*Your goal:*
Pull every line of the entries that has the word "Please".

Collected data
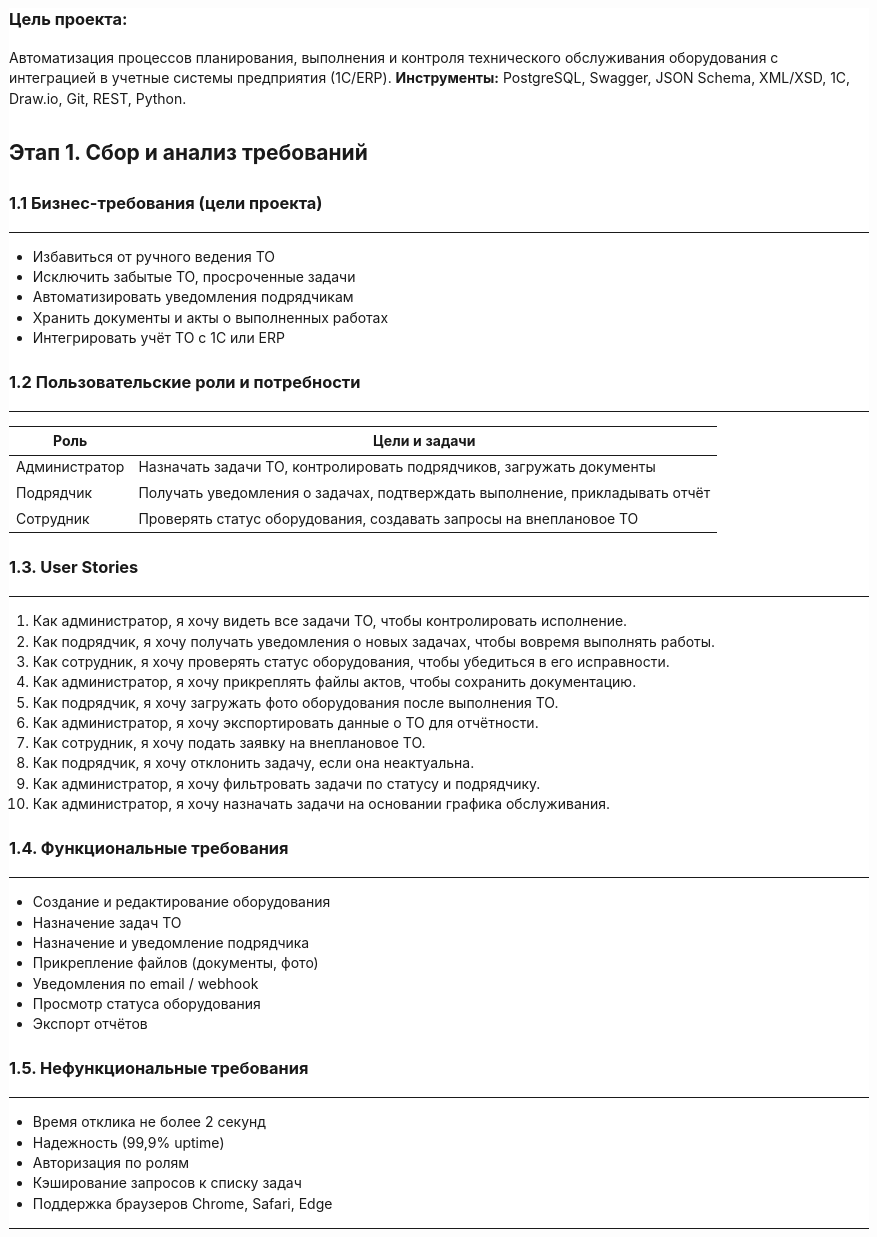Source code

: ### **Цель проекта:**
Автоматизация процессов планирования, выполнения и контроля технического обслуживания оборудования с интеграцией в учетные системы предприятия (1C/ERP).
**Инструменты:** PostgreSQL, Swagger, JSON Schema, XML/XSD, 1C, Draw.io, Git, REST, Python.
## **Этап 1. Сбор и анализ требований**
### **1.1 Бизнес-требования (цели проекта)**
___
- Избавиться от ручного ведения ТО
- Исключить забытые ТО, просроченные задачи
- Автоматизировать уведомления подрядчикам
- Хранить документы и акты о выполненных работах
- Интегрировать учёт ТО с 1C или ERP
### **1.2 Пользовательские роли и потребности**
___

|Роль|Цели и задачи|
|---|---|
|Администратор|Назначать задачи ТО, контролировать подрядчиков, загружать документы|
|Подрядчик|Получать уведомления о задачах, подтверждать выполнение, прикладывать отчёт|
|Сотрудник|Проверять статус оборудования, создавать запросы на внеплановое ТО|
### **1.3. User Stories**
___
1. Как администратор, я хочу видеть все задачи ТО, чтобы контролировать исполнение.
2. Как подрядчик, я хочу получать уведомления о новых задачах, чтобы вовремя выполнять работы.
3. Как сотрудник, я хочу проверять статус оборудования, чтобы убедиться в его исправности.
4. Как администратор, я хочу прикреплять файлы актов, чтобы сохранить документацию.
5. Как подрядчик, я хочу загружать фото оборудования после выполнения ТО.
6. Как администратор, я хочу экспортировать данные о ТО для отчётности.
7. Как сотрудник, я хочу подать заявку на внеплановое ТО.
8. Как подрядчик, я хочу отклонить задачу, если она неактуальна.
9. Как администратор, я хочу фильтровать задачи по статусу и подрядчику.
10. Как администратор, я хочу назначать задачи на основании графика обслуживания.
### **1.4. Функциональные требования**
___
- Создание и редактирование оборудования
- Назначение задач ТО
- Назначение и уведомление подрядчика
- Прикрепление файлов (документы, фото)
- Уведомления по email / webhook
- Просмотр статуса оборудования
- Экспорт отчётов

### **1.5. Нефункциональные требования**
___
- Время отклика не более 2 секунд
- Надежность (99,9% uptime)
- Авторизация по ролям
- Кэширование запросов к списку задач
- Поддержка браузеров Chrome, Safari, Edge

---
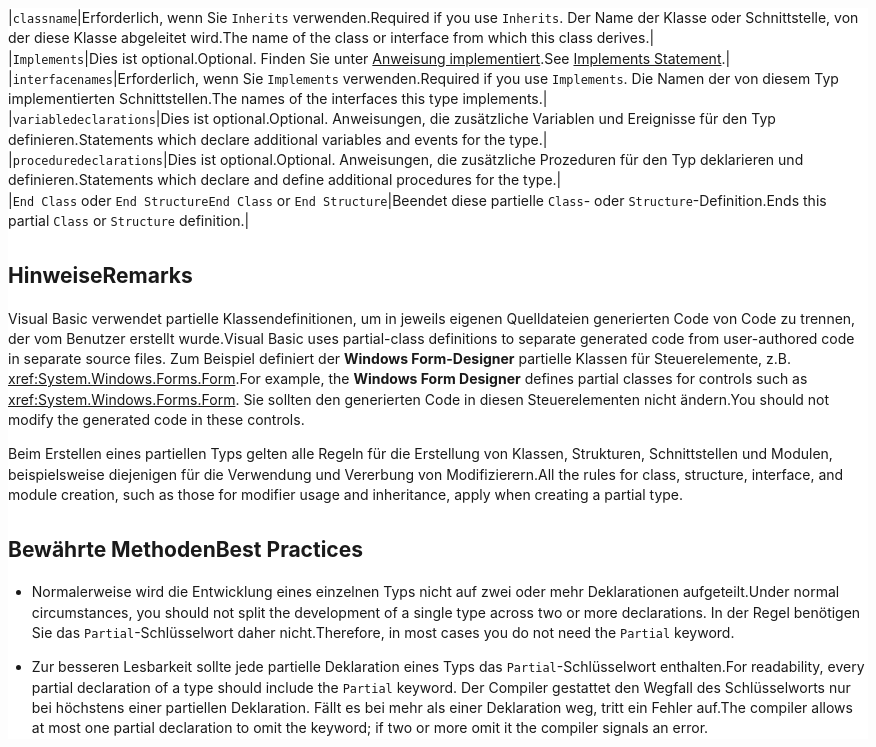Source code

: |`classname`|<span data-ttu-id="6309b-135">Erforderlich, wenn Sie `Inherits` verwenden.</span><span class="sxs-lookup"><span data-stu-id="6309b-135">Required if you use `Inherits`.</span></span> <span data-ttu-id="6309b-136">Der Name der Klasse oder Schnittstelle, von der diese Klasse abgeleitet wird.</span><span class="sxs-lookup"><span data-stu-id="6309b-136">The name of the class or interface from which this class derives.</span></span>|  
|`Implements`|<span data-ttu-id="6309b-137">Dies ist optional.</span><span class="sxs-lookup"><span data-stu-id="6309b-137">Optional.</span></span> <span data-ttu-id="6309b-138">Finden Sie unter [Anweisung implementiert](../../../visual-basic/language-reference/statements/implements-statement.md).</span><span class="sxs-lookup"><span data-stu-id="6309b-138">See [Implements Statement](../../../visual-basic/language-reference/statements/implements-statement.md).</span></span>|  
|`interfacenames`|<span data-ttu-id="6309b-139">Erforderlich, wenn Sie `Implements` verwenden.</span><span class="sxs-lookup"><span data-stu-id="6309b-139">Required if you use `Implements`.</span></span> <span data-ttu-id="6309b-140">Die Namen der von diesem Typ implementierten Schnittstellen.</span><span class="sxs-lookup"><span data-stu-id="6309b-140">The names of the interfaces this type implements.</span></span>|  
|`variabledeclarations`|<span data-ttu-id="6309b-141">Dies ist optional.</span><span class="sxs-lookup"><span data-stu-id="6309b-141">Optional.</span></span> <span data-ttu-id="6309b-142">Anweisungen, die zusätzliche Variablen und Ereignisse für den Typ definieren.</span><span class="sxs-lookup"><span data-stu-id="6309b-142">Statements which declare additional variables and events for the type.</span></span>|  
|`proceduredeclarations`|<span data-ttu-id="6309b-143">Dies ist optional.</span><span class="sxs-lookup"><span data-stu-id="6309b-143">Optional.</span></span> <span data-ttu-id="6309b-144">Anweisungen, die zusätzliche Prozeduren für den Typ deklarieren und definieren.</span><span class="sxs-lookup"><span data-stu-id="6309b-144">Statements which declare and define additional procedures for the type.</span></span>|  
|<span data-ttu-id="6309b-145">`End Class` oder `End Structure`</span><span class="sxs-lookup"><span data-stu-id="6309b-145">`End Class` or `End Structure`</span></span>|<span data-ttu-id="6309b-146">Beendet diese partielle `Class`- oder `Structure`-Definition.</span><span class="sxs-lookup"><span data-stu-id="6309b-146">Ends this partial `Class` or `Structure` definition.</span></span>|  
  
## <a name="remarks"></a><span data-ttu-id="6309b-147">Hinweise</span><span class="sxs-lookup"><span data-stu-id="6309b-147">Remarks</span></span>  
 <span data-ttu-id="6309b-148">Visual Basic verwendet partielle Klassendefinitionen, um in jeweils eigenen Quelldateien generierten Code von Code zu trennen, der vom Benutzer erstellt wurde.</span><span class="sxs-lookup"><span data-stu-id="6309b-148">Visual Basic uses partial-class definitions to separate generated code from user-authored code in separate source files.</span></span> <span data-ttu-id="6309b-149">Zum Beispiel definiert der **Windows Form-Designer** partielle Klassen für Steuerelemente, z.B. <xref:System.Windows.Forms.Form>.</span><span class="sxs-lookup"><span data-stu-id="6309b-149">For example, the **Windows Form Designer** defines partial classes for controls such as <xref:System.Windows.Forms.Form>.</span></span> <span data-ttu-id="6309b-150">Sie sollten den generierten Code in diesen Steuerelementen nicht ändern.</span><span class="sxs-lookup"><span data-stu-id="6309b-150">You should not modify the generated code in these controls.</span></span>  
  
 <span data-ttu-id="6309b-151">Beim Erstellen eines partiellen Typs gelten alle Regeln für die Erstellung von Klassen, Strukturen, Schnittstellen und Modulen, beispielsweise diejenigen für die Verwendung und Vererbung von Modifizierern.</span><span class="sxs-lookup"><span data-stu-id="6309b-151">All the rules for class, structure, interface, and module creation, such as those for modifier usage and inheritance, apply when creating a partial type.</span></span>  
  
## <a name="best-practices"></a><span data-ttu-id="6309b-152">Bewährte Methoden</span><span class="sxs-lookup"><span data-stu-id="6309b-152">Best Practices</span></span>  
  
-   <span data-ttu-id="6309b-153">Normalerweise wird die Entwicklung eines einzelnen Typs nicht auf zwei oder mehr Deklarationen aufgeteilt.</span><span class="sxs-lookup"><span data-stu-id="6309b-153">Under normal circumstances, you should not split the development of a single type across two or more declarations.</span></span> <span data-ttu-id="6309b-154">In der Regel benötigen Sie das `Partial`-Schlüsselwort daher nicht.</span><span class="sxs-lookup"><span data-stu-id="6309b-154">Therefore, in most cases you do not need the `Partial` keyword.</span></span>  
  
-   <span data-ttu-id="6309b-155">Zur besseren Lesbarkeit sollte jede partielle Deklaration eines Typs das `Partial`-Schlüsselwort enthalten.</span><span class="sxs-lookup"><span data-stu-id="6309b-155">For readability, every partial declaration of a type should include the `Partial` keyword.</span></span> <span data-ttu-id="6309b-156">Der Compiler gestattet den Wegfall des Schlüsselworts nur bei höchstens einer partiellen Deklaration. Fällt es bei mehr als einer Deklaration weg, tritt ein Fehler auf.</span><span class="sxs-lookup"><span data-stu-id="6309b-156">The compiler allows at most one partial declaration to omit the keyword; if two or more omit it the compiler signals an error.</span></span>  
  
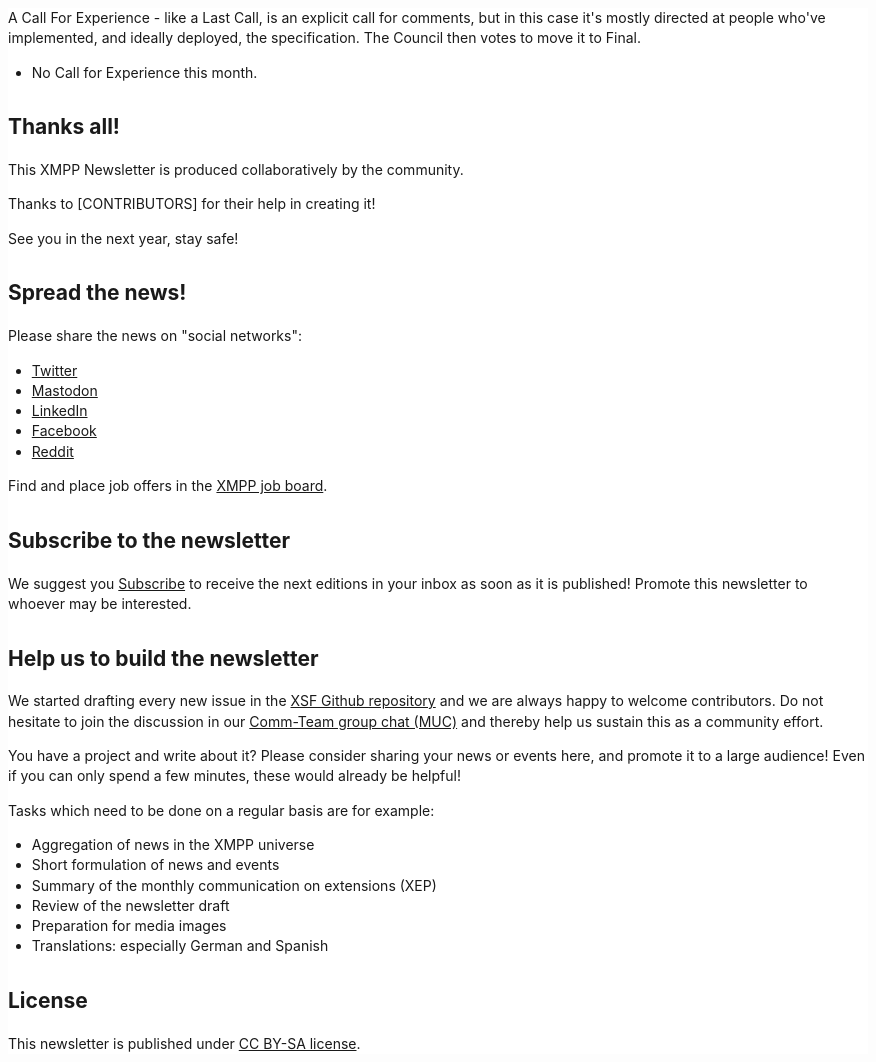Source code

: A Call For Experience - like a Last Call, is an explicit call for comments, but in this case it's mostly directed at people who've implemented, and ideally deployed, the specification. The Council then votes to move it to Final.

-   No Call for Experience this month.

## Thanks all!

This XMPP Newsletter is produced collaboratively by the community.

Thanks to [CONTRIBUTORS] for their help in creating it!

See you in the next year, stay safe!

## Spread the news!

Please share the news on "social networks":

* [Twitter](https://twitter.com/xmpp)
* [Mastodon](https://fosstodon.org/@xmpp/)
* [LinkedIn](https://www.linkedin.com/company/xmpp-standards-foundation/)
* [Facebook](https://www.facebook.com/jabber/)
* [Reddit](https://www.reddit.com/r/xmpp/)

Find and place job offers in the [XMPP job board](https://xmpp.work/).

## Subscribe to the newsletter

We suggest you [Subscribe](https://tinyletter.com/xmpp) to receive the next editions in your inbox as soon as it is published! 
Promote this newsletter to whoever may be interested.

## Help us to build the newsletter

We started drafting every new issue in the [XSF Github repository](https://github.com/xsf/xmpp.org/pulls) and we are 
always happy to welcome contributors. Do not hesitate to join the discussion in our [Comm-Team group chat (MUC)](xmpp:commteam@muc.xmpp.org?join) 
and thereby help us sustain this as a community effort. 

You have a project and write about it? Please consider sharing your news or events here, and promote it to a large audience! 
Even if you can only spend a few minutes, these would already be helpful!

Tasks which need to be done on a regular basis are for example:

- Aggregation of news in the XMPP universe
- Short formulation of news and events
- Summary of the monthly communication on extensions (XEP)
- Review of the newsletter draft
- Preparation for media images
- Translations: especially German and Spanish

## License

This newsletter is published under [CC BY-SA license](https://creativecommons.org/licenses/by-sa/4.0/).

*Exercise solution:*
Please share the news on "social networks":
You have a project and write about it? Please consider sharing your news or events here, and promote it to a large audience! 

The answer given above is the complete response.